Nvidia’s Cosmos 3 Super ranks in top tier of Text-to-Image Arena despite dominating other benchmarks
The 64-billion parameter model claims the top spot on Artificial Analysis but lands at #8 and #11 on arena.ai, highlighting just how messy AI benchmarking has become
Nvidia’s newest AI model is simultaneously the best and merely pretty good, depending on who’s grading the test.
Cosmos 3 Super, the flagship variant of Nvidia’s open omnimodal world foundation model launched on May 31 at GTC Taipei/Computex, grabbed the #1 open-weights position for text-to-image tasks on Artificial Analysis with an Elo score around 1229. On arena.ai’s Text-to-Image Arena, though, the same model landed at #8 and #11, with Elo scores hovering between 1052 and 1062.
What Cosmos 3 actually is
Nvidia built Cosmos 3 as an “omnimodal world foundation model” designed to understand and generate across multiple types of data at once, including images, video, audio, and physical actions, all processed through one unified system.
The architecture powering this is called Mixture-of-Transformers, and the Super variant packs 64 billion parameters. Its smaller sibling, Cosmos 3 Nano, runs 16 billion parameters. Both became available on Hugging Face shortly after the announcement.
Nvidia fed the model roughly 20 trillion tokens spanning images, audio, and action data, designed to make the model useful not just for generating images but for robotics, autonomous driving, and simulation environments.
Cosmos 3 Super leads multiple categories in physical AI benchmarks, including PAI-Bench, RoboArena, and VANTAGE-Bench. It’s also performing well in image-to-video tasks.
The benchmarking problem nobody has solved
Artificial Analysis and arena.ai use different evaluation methodologies, different comparison pools, and different scoring systems. Arena-style evaluations often rely on human preference voting, which introduces subjectivity. Automated benchmarks measure specific technical capabilities but can miss qualitative factors that users care about.
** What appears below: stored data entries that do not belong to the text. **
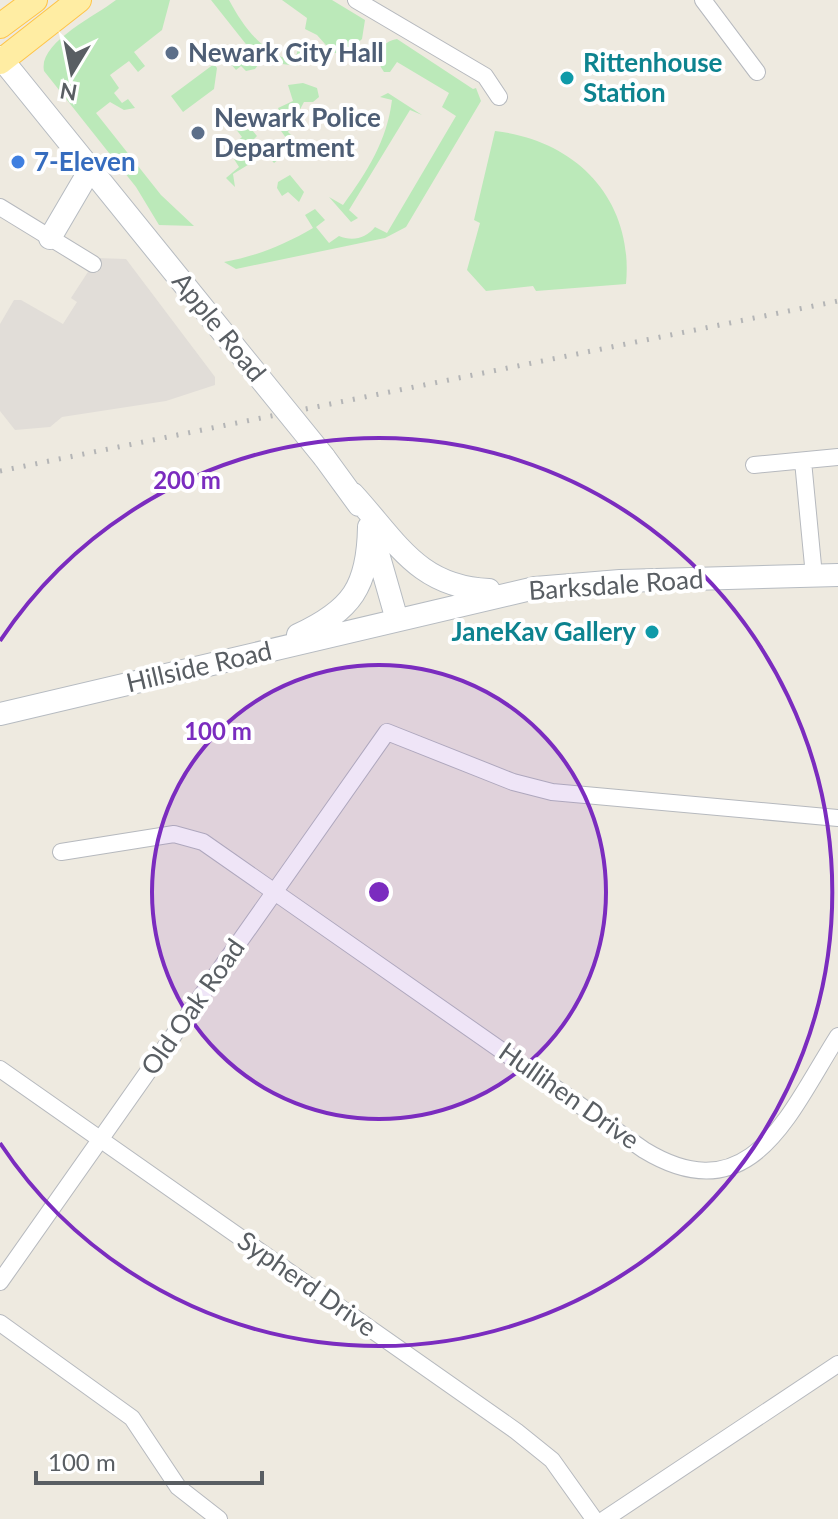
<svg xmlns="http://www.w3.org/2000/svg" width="838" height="1519" font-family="Lato,sans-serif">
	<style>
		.industrial { fill: #e1ddd8 }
		.green { fill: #bbe9b9 }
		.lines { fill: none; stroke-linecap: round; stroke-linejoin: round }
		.street-casing { stroke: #b6b9be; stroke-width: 18 }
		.secondary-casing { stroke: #b6bbc1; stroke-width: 24 }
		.primary-casing { stroke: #ffc447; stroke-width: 26 }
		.street { stroke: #fff; stroke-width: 16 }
		.secondary { stroke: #fff; stroke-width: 22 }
		.primary { stroke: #ffeda3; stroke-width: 24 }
		.rail { stroke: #b4b5b6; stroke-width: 5; stroke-dasharray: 2 10; stroke-linecap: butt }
		.secondary-bridge-casing { stroke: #b6bbc1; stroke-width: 24; stroke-linecap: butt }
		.secondary-bridge { stroke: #fff; stroke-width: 22 }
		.ring { fill: none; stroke: #7b2cbf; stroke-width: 4 }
		.service-dot { fill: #5c6f8a; stroke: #fff; stroke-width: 3 }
		.culture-dot { fill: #0f9aa8; stroke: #fff; stroke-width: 3 }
		.shop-dot { fill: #3f7fe0; stroke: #fff; stroke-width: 3 }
		.labels { text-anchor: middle; stroke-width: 8; stroke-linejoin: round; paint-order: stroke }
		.service-label { font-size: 26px; font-weight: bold; fill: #4e5e75; stroke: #fff; text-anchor: start }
		.culture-label { font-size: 26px; font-weight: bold; fill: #0d838f; stroke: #fff; text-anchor: start }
		.shop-label { font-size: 26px; font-weight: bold; fill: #366cbe; stroke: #fff; text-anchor: start }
		.street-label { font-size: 26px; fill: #595e63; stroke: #fff }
		.centre { fill: #7b2cbf; stroke: #fff; stroke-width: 4 }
		.ring-label { font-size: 24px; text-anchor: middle; font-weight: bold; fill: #7b2cbf; stroke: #fff; stroke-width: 8; stroke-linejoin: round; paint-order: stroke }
	</style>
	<rect width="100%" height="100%" fill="#eeeae0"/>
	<!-- industrial -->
	<path class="industrial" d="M97 258 126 259 215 377V385L166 401 62 417 50 427 15 430 0 411V324L14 300H21L63 324 77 302 71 298Z"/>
	<!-- green -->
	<path class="green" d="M116 0H170L162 30 134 52 145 66 138 72 129 61 110 75 119 88 114 93 122 103 128 99 135 108 124 110 110 102 96 113 161 195 194 226 159 225 136 187 44 71C38 43 94 17 116 0Z
		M211 0H229C244 28 262 52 294 62L298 50 305 48 307 57 297 66 261 61 255 69 246 71 241 66 236 70 230 63 249 48Z
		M282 0H332L365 20 362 39 346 53H333L317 35 305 29 307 18Z
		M397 39 473 89 476 88 481 101 406 227 385 238 236 269 224 262C257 256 284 245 313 228L305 215 315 209 325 220 316 227 329 243 339 236C353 242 366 238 375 227L387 233 456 116 442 107 449 93 397 62 390 72H384C373 58 379 42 397 39Z
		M214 64 217 68 214 89 183 112 171 96Z
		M303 83 317 88 319 97 313 102H304L288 132 295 139 291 145 269 114 275 121 282 118 278 108 293 101 288 85Z
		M388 93 422 115 410 110 349 210 358 218 351 222 329 197 343 205C367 172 387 141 392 100L380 97Z
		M239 111 248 113 247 124 257 136 250 143 257 152 268 145 279 159 274 163 266 154 233 174 235 187 226 178 239 167 234 159 241 153 234 144 242 137 235 128 241 123 235 114Z
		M495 131C576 140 634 199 626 284L536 291 533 286 486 291 467 270 480 223 474 220Z
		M290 175 304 192 299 202 288 192 282 196 277 188 278 182Z"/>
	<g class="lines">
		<!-- street casing -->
		<g class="street-casing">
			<path id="street" d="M356 0 485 76 499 97
				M703 0 757 72
				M0 207 93 264
				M803 461 814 576
				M754 465 838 457
				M61 852 174 834 203 842 644 1150C751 1215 789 1113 838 1036
				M0 1069 516 1431 552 1460 594 1519
				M0 1282 387 732 513 782 552 792 838 818
				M0 1323 132 1418 178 1487 219 1519
				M605 1519 838 1364"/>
		</g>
		<!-- secondary casing -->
		<g class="secondary-casing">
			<path id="secondary" d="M0 57 255 372
				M50 238 91 168
				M324 457 359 505
				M353 494C397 542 418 587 489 590
				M373 536 397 620
				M298 635C352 610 368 587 369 527
				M0 714 535 588 620 581 838 575"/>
		</g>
		<!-- primary casing -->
		<g class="primary-casing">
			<path id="primary" d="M0 26 35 0
				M0 62 79 0"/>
		</g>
		<!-- street -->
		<use href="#street" class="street"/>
		<!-- secondary -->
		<use href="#secondary" class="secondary"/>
		<!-- primary -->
		<use href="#primary" class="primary"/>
		<!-- rail -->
		<path class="rail" d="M0 471 838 301"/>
		<!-- secondary-bridge casing -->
		<g class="secondary-bridge-casing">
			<path id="secondary-bridge" d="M255 372 324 457"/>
		</g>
		<!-- secondary-bridge -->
		<use href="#secondary-bridge" class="secondary-bridge"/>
	</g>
	<!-- distance rings -->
	<circle cx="379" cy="892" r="227" fill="#7b2cbf" fill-opacity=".12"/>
	<g class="ring">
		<circle cx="379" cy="892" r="227"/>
		<path d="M0 641A454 454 0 1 1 0 1143"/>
	</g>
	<!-- markers -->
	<g class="service-dot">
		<circle cx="172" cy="53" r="8"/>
		<circle cx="198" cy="133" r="8"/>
	</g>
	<g class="culture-dot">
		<circle cx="567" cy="78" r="8"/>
		<circle cx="652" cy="632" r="8"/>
	</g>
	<circle class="shop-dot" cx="18" cy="162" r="8"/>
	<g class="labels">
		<!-- service labels -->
		<g class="service-label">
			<text x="188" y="62">Newark City Hall</text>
			<text x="214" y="127">Newark Police<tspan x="214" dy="30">Department</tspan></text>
		</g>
		<!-- culture labels -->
		<g class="culture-label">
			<text x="583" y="72">Rittenhouse<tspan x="583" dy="30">Station</tspan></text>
			<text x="636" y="641" text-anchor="end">JaneKav Gallery</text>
		</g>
		<!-- shop labels -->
		<g class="shop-label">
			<text x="34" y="171">7-Eleven</text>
		</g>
		<!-- street labels -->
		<g class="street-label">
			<text transform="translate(219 327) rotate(51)" y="9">Apple Road</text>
			<text transform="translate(616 585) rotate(-4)" y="9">Barksdale Road</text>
			<text transform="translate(199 667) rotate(-13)" y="9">Hillside Road</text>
			<text transform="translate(193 1007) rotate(-55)" y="9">Old Oak Road</text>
			<text transform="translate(569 1096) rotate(35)" y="9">Hullihen Drive</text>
			<text transform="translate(307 1284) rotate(35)" y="9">Sypherd Drive</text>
		</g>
	</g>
	<circle cx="379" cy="892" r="12" class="centre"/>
	<g class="ring-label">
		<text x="187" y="489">200 m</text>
		<text x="218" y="740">100 m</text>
	</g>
	<!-- north arrow -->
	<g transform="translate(72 72) rotate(190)" stroke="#ffffff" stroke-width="6" paint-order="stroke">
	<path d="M0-6L14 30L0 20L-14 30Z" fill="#595e63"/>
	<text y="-12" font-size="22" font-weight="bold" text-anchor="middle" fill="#595e63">N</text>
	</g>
	<!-- scale -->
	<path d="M36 1471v12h226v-12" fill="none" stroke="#595e63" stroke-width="4"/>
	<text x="48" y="1471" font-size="24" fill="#595e63" stroke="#ffffff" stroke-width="6" paint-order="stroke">100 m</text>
</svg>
Why crypto and AI investors should pay attention
Nvidia’s decision to release Cosmos 3 as open weights is strategically significant. The rapid community engagement on Hugging Face following the launch suggests developers are already building on top of Cosmos 3.
Cosmos 3’s capabilities in robotics and autonomous systems are particularly relevant to decentralized compute networks, AI agent frameworks, and on-chain inference protocols. Every time a frontier model goes open-weight, it reduces the moat around proprietary AI services and strengthens the case for decentralized alternatives.